Grant Deming's Forest Hill Historic District
For most of its history, Grant Deming’s Forest Hill Historic District was a neighborhood in search of its own identity. Developed more than a century ago as the Forest Hill Allotment, to evoke images of John D. Rockefeller’s summer estate of the same name, the neighborhood gradually lost its name. Once fully developed, it no longer appeared in newspaper advertisements. Then, after John D. Rockefeller Jr.’s land along the East Cleveland border was laid out as another Forest Hill in the late 1920s, the original Forest Hill neighborhood became a place identified primarily in relation to nearby areas.
With the rise of the Coventry and Cedar Lee commercial districts in the 1920s, residents of Deming’s development began to identify with them. The longtime presence of Coventry School on the neighborhood’s northwest corner caused many to say they lived “in the Coventry neighborhood.” Likewise, religious institutions offered a degree of definition. The neighborhood’s proximity to St. Ann’s Roman Catholic Church, which had its own school, led many to see themselves as living in the St. Ann neighborhood.
The original Forest Hill neighborhood owed its origins to Grant Deming, a real estate developer from Canada. Sensing the eastward push into the Heights, Deming shifted his focus to suburban speculation. In the early 1900s, he acquired almost 200 acres of land owned mainly by John D. Rockefeller Jr. and the heirs of James B. Haycox, a dairy farmer who lived on Lee Road in the vicinity of present-day Zagara’s Marketplace. There, Deming imagined Forest Hill, which his promotional literature, with more than a touch of hyperbole, dubbed "America's Richest Suburb."
Deming thought big. His marketing materials attempted to situate Forest Hill in the company of Boston's Brookline, New York's Llewellyn Park, and Washington D.C.’s Chevy Chase. Like these venerable garden suburbs, Forest Hill would have gently curving streets, setback sidewalks, and a pastoral air. Deming characterized the streets—laid out by the F.A. Pease Engineering Company, the same firm that platted Shaker Heights—as "natural openings through the giants of the forest," but the landscape was more accurately a mosaic of woods and meadows. An exception was the western side of the tract, where two branches of the Dugway Brook meandered through thickly forested ravines in their descent to Lake Erie.
Almost completely built out by the time the Great Depression hit, Forest Hill not only yielded its name to the newer Rockefeller allotment to the north, it also fell on the same hard times that soon curtailed construction in the newer development.
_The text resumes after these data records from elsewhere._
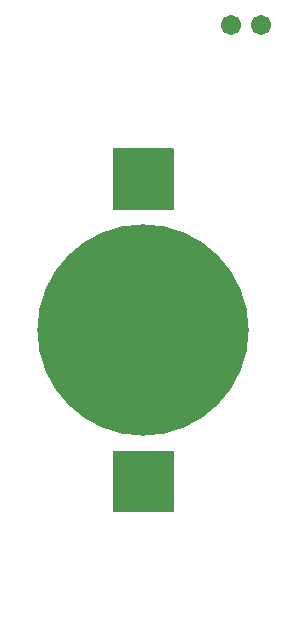
<source format=gbr>
G04 #@! TF.GenerationSoftware,KiCad,Pcbnew,(5.1.10)-1*
G04 #@! TF.CreationDate,2021-05-26T14:01:48+03:00*
G04 #@! TF.ProjectId,parasite,70617261-7369-4746-952e-6b696361645f,1.0.0*
G04 #@! TF.SameCoordinates,Original*
G04 #@! TF.FileFunction,Soldermask,Bot*
G04 #@! TF.FilePolarity,Negative*
%FSLAX46Y46*%
G04 Gerber Fmt 4.6, Leading zero omitted, Abs format (unit mm)*
G04 Created by KiCad (PCBNEW (5.1.10)-1) date 2021-05-26 14:01:48*
%MOMM*%
%LPD*%
G01*
G04 APERTURE LIST*
%ADD10C,1.702000*%
%ADD11C,17.902000*%
G04 APERTURE END LIST*
D10*
X74560000Y-29050000D03*
X77100000Y-29050000D03*
D11*
X67100000Y-54900000D03*
G36*
G01*
X64550000Y-39499000D02*
X69650000Y-39499000D01*
G75*
G02*
X69701000Y-39550000I0J-51000D01*
G01*
X69701000Y-44650000D01*
G75*
G02*
X69650000Y-44701000I-51000J0D01*
G01*
X64550000Y-44701000D01*
G75*
G02*
X64499000Y-44650000I0J51000D01*
G01*
X64499000Y-39550000D01*
G75*
G02*
X64550000Y-39499000I51000J0D01*
G01*
G37*
G36*
G01*
X64550000Y-65099000D02*
X69650000Y-65099000D01*
G75*
G02*
X69701000Y-65150000I0J-51000D01*
G01*
X69701000Y-70250000D01*
G75*
G02*
X69650000Y-70301000I-51000J0D01*
G01*
X64550000Y-70301000D01*
G75*
G02*
X64499000Y-70250000I0J51000D01*
G01*
X64499000Y-65150000D01*
G75*
G02*
X64550000Y-65099000I51000J0D01*
G01*
G37*
M02*

</source>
Deming’s Forest Hill was largely complete, but its residents faced challenges of their own. Many took in boarders, some of whom likely occupied onetime servants’ quarters. In the early 1930s, the arrival of the first African American family, in a house at Washington Boulevard and Cottage Grove Drive, prompted a bombing before cooler heads prevailed. It would take another four decades for racial integration to make real progress.
The 1960s brought new concerns about racial steering and “blockbusting” real estate brokers, in Forest Hill and across the Heights, leading residents to organize to promote stable and orderly integration. The defeat of the planned Lee Freeway, which would have obliterated Parkway Drive and dozens of homes just west of Lee Road, played a similarly important stabilizing role.
Not until it was listed in the National Register of Historic Places in 2010 did Grant Deming’s Forest Hill reenter the public imagination. Once forgotten, the original allotment developer became the namesake for a new online forum (www.grantdemingneighborhood.org) that cemented, perhaps, the [neighborhood’s] intrinsic identity [for the first time] since Rockefeller stole Deming’s thunder decades before. So well known is Grant Deming today, in fact, that many simply say they live in the Grant Deming Neighborhood, once more obscuring the name Deming chose for his neighborhood. If its name continues to produce confusion, however, the neighborhood today melds an unmistakable sense of place with a socially diverse population.
[Adapted from Mark Souther, “Grant Deming’s Forest Hill,” www.clevelandhistorical.org/items/show/447.]
Mark Souther, a member of the Cleveland Heights Landmark Commission, wrote this article. This column is produced by members of the CH Landmark Commission, to highlight historically significant buildings in Cleveland Heights, and share its mission of preserving and protecting buildings, works of art and other objects of historical or architectural value to the community.